(Document section)
IMPORTANT – The 'colour inside' logo on the cover page of this publication indicates that it
contains colours which are considered to be useful for the correct understanding of its
contents. Users should therefore print this document using a colour printer.

– 6 – IEC 60318-7:2022 © IEC 2022
ELECTROACOUSTICS –
SIMULATORS OF HUMAN HEAD AND EAR –

Part 7: Head and torso simulator for the measurement
of sound sources close to the ear

1 Scope
This part of IEC 60318 describes a head and torso simulator, or manikin, intended for the
measurement of sound sources placed close to the ear in the frequency range from 100 Hz to
16 000 Hz.
The manikin described in this document is intended for airborne acoustic measurements only.
It is not suitable for measurements which depend upon vibration transmission paths such as
bone conduction, or for measurements requiring the simulation of bone or tissue.
This document specifies the manikin in terms of both its geometrical dimensions and its
acoustical properties. Only manikins compliant with both sets of specifications are in
conformance with this document.
2 Normative references
The following documents are referred to in the text in such a way that some or all of their content
constitutes requirements of this document. For dated references, only the edition cited applies.
For undated references, the latest edition of the referenced document (including any
amendments) applies.
IEC 60118-8, Electroacoustics – Hearing aids – Part 8: Methods of measurement of
performance characteristics of hearing aids under simulated in situ working conditions
IEC 60318-4, Electroacoustics – Simulators of human head and ear – Part 4: Occluded-ear
simulator for the measurement of earphones coupled to the ear by means of ear inserts
IEC 61260-1, Electroacoustics – Octave-band and fractional-octave-band filters – Part 1:
Specifications
ISO 3, Preferred numbers – Series of preferred numbers
3 Terms and definitions
For the purposes of this document, the following terms and definitions apply.
ISO and IEC maintain terminological databases for use in standardization at the following
addresses:
• IEC Electropedia: available at http://www.electropedia.org
• ISO Online browsing platform: available at http://www.iso.org/obp

3.1
manikin
head and torso simulator
simulator of a median adult human head and part of the torso extending in total from the top of
the head to the waist and designed to simulate the sound pick-up characteristics and acoustic
diffraction
Note 1 to entry: The head and torso simulator includes two pinna simulators, and at least one occluded-ear
simulator.
3.2
manikin type
designation of the manikin as either anatomical or geometrical in shape
3.3
pinna simulator
device which has the approximate shape and dimensions of a median adult human pinna
3.4
ear simulator
device for measuring the acoustic output of sound sources where the sound pressure is
measured by a calibrated microphone coupled to the source so that the overall acoustic
impedance of the device approximates that of the normal human ear at a given location and in
a given frequency band
Note 1 to entry: In this document, an ear simulator comprises an ear canal extension and an occluded-ear simulator
(see 4.2.4).
3.5
occluded-ear simulator
ear simulator which approximates the acoustic transfer impedance of the inner part of the ear
canal, from the tip of an ear insert to the eardrum
Note 1 to entry: An occluded-ear simulator is standardised in IEC 60318-4.

(Stated goal 1)
Reproduce the taxonomy records below exactly, line for line, leaving out the pictures.

(Supplied entries)
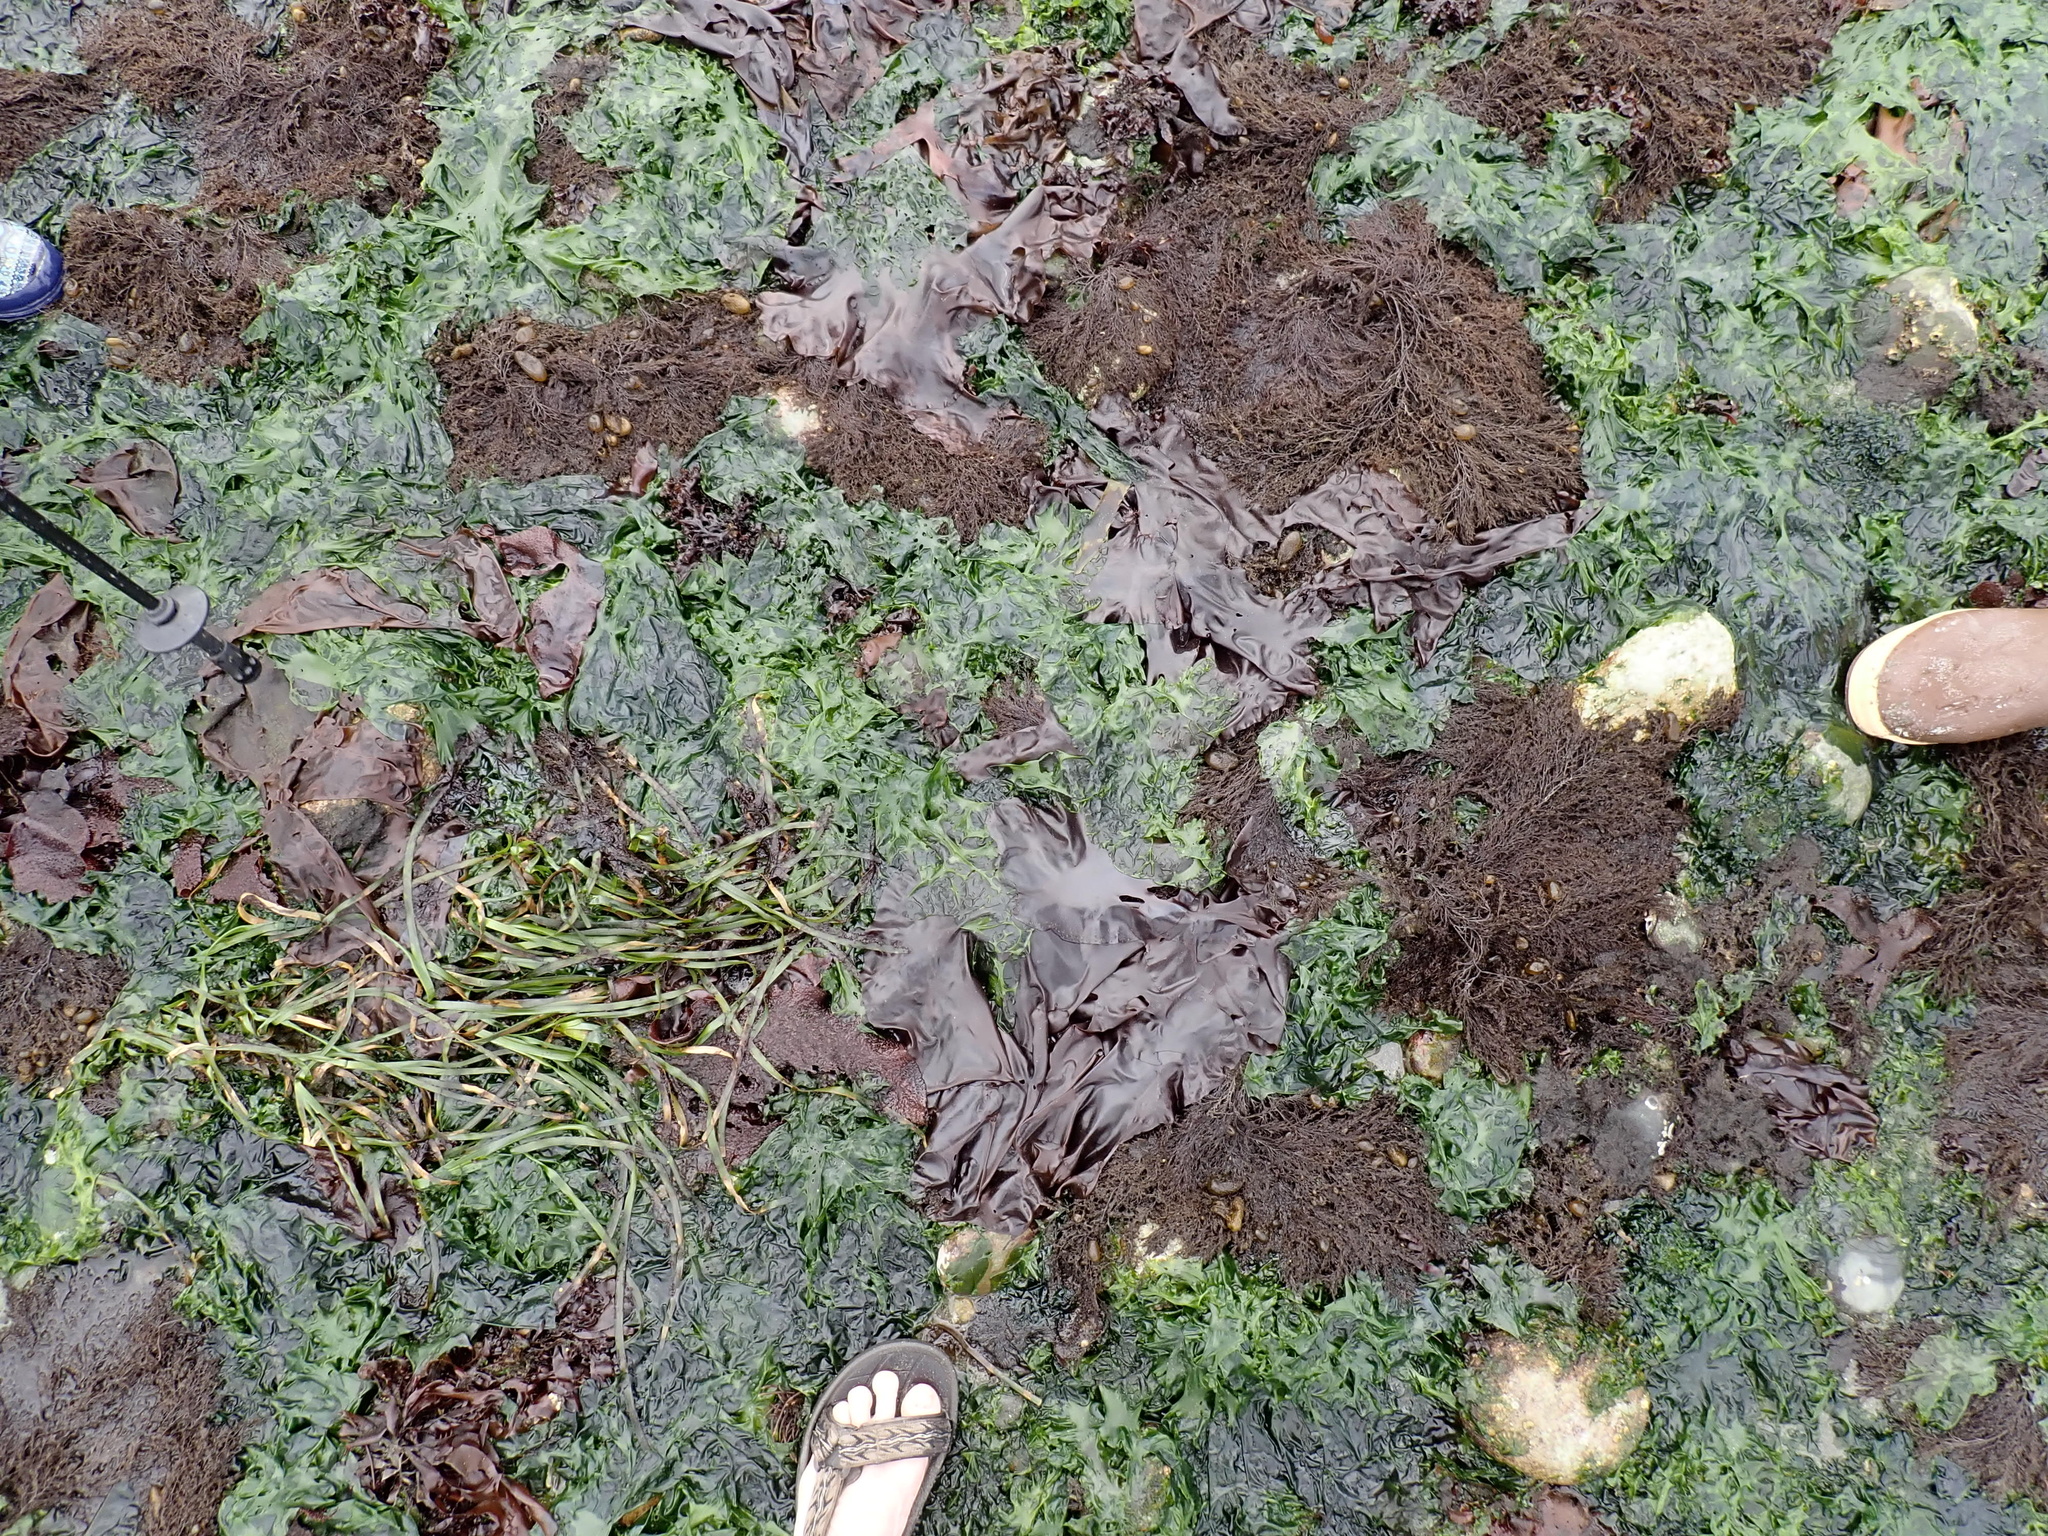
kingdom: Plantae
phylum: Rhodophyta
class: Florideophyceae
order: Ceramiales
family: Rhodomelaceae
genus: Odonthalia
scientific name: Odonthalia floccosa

(Stated goal 2)
According to the head and torso simulator standard, why should users print it on a color printer?

(Exercise output 1)
kingdom: Plantae
phylum: Rhodophyta
class: Florideophyceae
order: Ceramiales
family: Rhodomelaceae
genus: Odonthalia
scientific name: Odonthalia floccosa

(Exercise output 2)
The publication contains colors that are considered useful for correctly understanding its contents. The 'colour inside' logo on its cover page indicates this.